Skidelsky’s most recent book is How Much is Enough?: Money and the Good Life, and in it he evidently discusses the idea of material good saturation, which is, I suspect, a topic that’s going to become more and more interesting over the course of my life. Most of us, as he points out and he points out that Keynes pointed out, reach a point of diminishing returns when it comes to goods and many other things: having a working car is very valuable to many of us, but having a $100,000 car is less so. Having a computer is very valuable, but having the latest model is less so. But we’re still working quite hard for goods that might not be valuable enough.
I leave it to the reader’s imagination to apply how the previous paragraph might be applied to academics or intellectuals, for whom it seems there is never enough respect go around.
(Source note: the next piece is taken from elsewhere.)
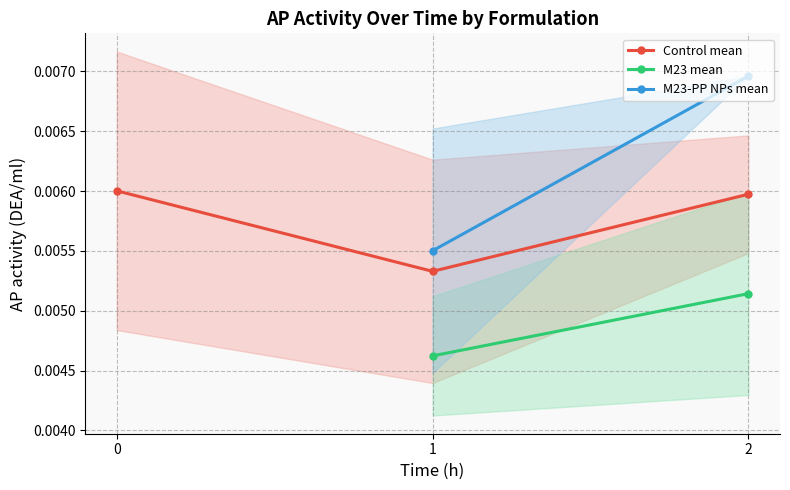

Count the Control mean values in the range 0 to 1.

3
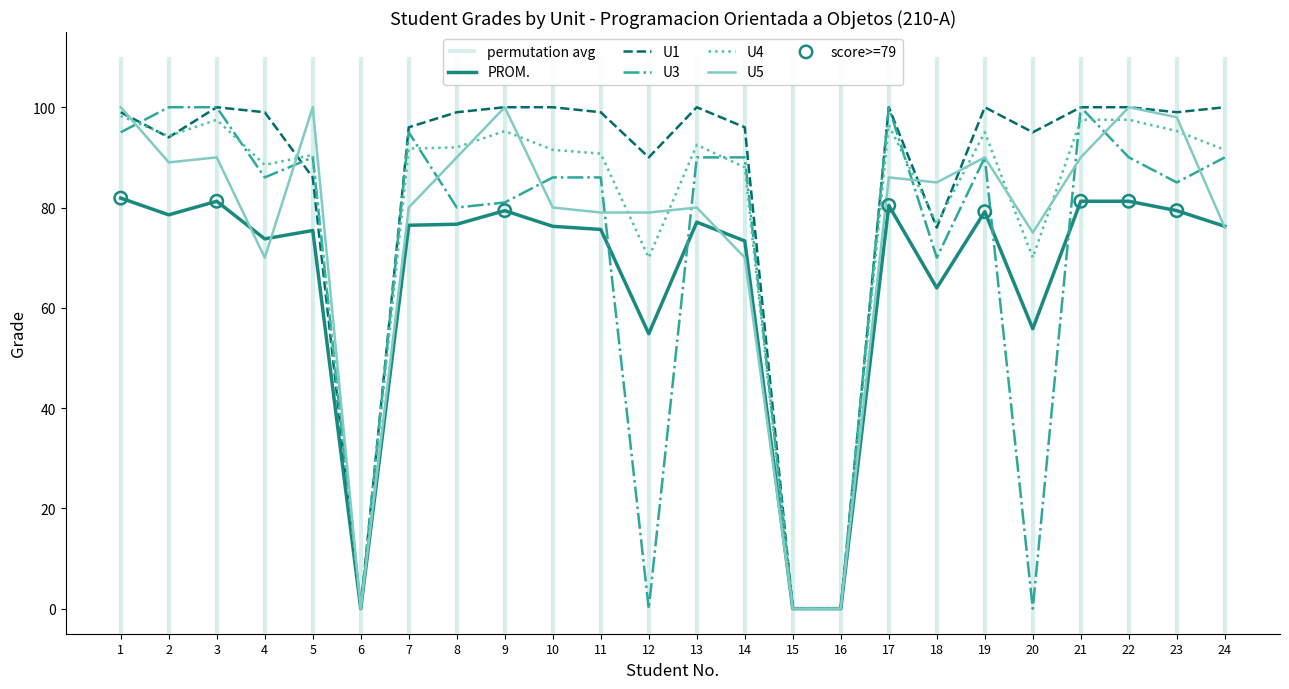

At how many categories does at least one series exceed 30?

21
Skidelsky’s point about work is especially interesting to me because I’m a person who has been working, so to speak, to make the kind of “work” that I do fun—at which point it’s not really onerous. I wonder if that kind of move is the future of work. We also get a certain amount of satisfaction from doing a thing well, and perhaps that will drive us, collectively, even in the face of not needing to do certain things to the extent that we need to do them now.